Gradient Alloyed Quantum Dots for Photocatalytic Lignin Valorization via Proton Coupled Electron Transfer

Abstract

In the field of photocatalytic lignin valorization, simultaneously fulfilling the requirements of broad light harvesting and strong redox ability has been a key challenge for single binary quantum dot (QD) photocatalyst systems. In order to address the problem, gradient alloyed QDs with funnel-shaped energy structures have been developed. The gradient energy level increases the photon absorption range, while the periphery energy bands at the funnel edge are sufficiently wide to preserve effective redox capacity. In this work, the gradient alloyed QD photocatalyst along with proton donors have been employed in enhancing the efficiency and selectivity of β-O-4 bond cleavage in lignin, realizing yields of target aromatic products phenol and acetophenone to increase up to 70% and 65%, respectively.
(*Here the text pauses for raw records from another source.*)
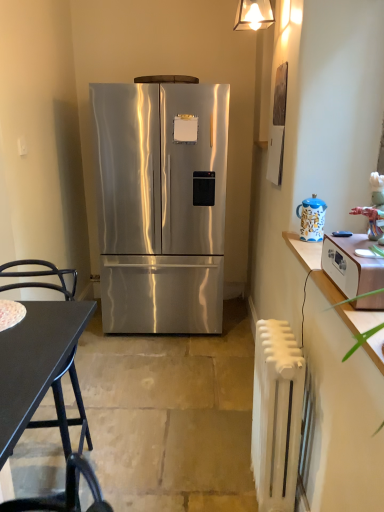
Question: In the image, is white wood cabinet at right positioned in front of or behind stainless steel refrigerator at center?

Choices:
 (A) front
 (B) behind

Answer: (A)

Question: Looking at their shapes, would you say white wood cabinet at right is wider or thinner than stainless steel refrigerator at center?

Choices:
 (A) thin
 (B) wide

Answer: (A)

Question: Which object is the farthest from the stainless steel refrigerator at center?

Choices:
 (A) black matte desk at lower left
 (B) matte glass lampshade at upper center
 (C) blue ceramic teapot at right
 (D) white painted metal radiator at right
 (E) white wood cabinet at right

Answer: (A)

Question: Estimate the real-world distances between objects in this image. Which object is farther from the wooden toaster at right?

Choices:
 (A) stainless steel refrigerator at center
 (B) white wood cabinet at right
 (C) white painted metal radiator at right
 (D) matte glass lampshade at upper center
 (E) blue ceramic teapot at right

Answer: (D)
The mechanism of conversion from the ketone intermediate to target products and how to choose suitable proton donors have been systematically investigated. We propose a proton-coupled electron transfer (PCET) photocatalytic strategy through producing a Cα radical from ketone with the help of acid possessing appropriate bond dissociation free energy (BDFE) and strong electronic transmission facilitating ability. The knowledge acquired in this work is useful for designing photocatalysts and proton donors that can effectively cleave bonds in lignin via the PCET mechanism.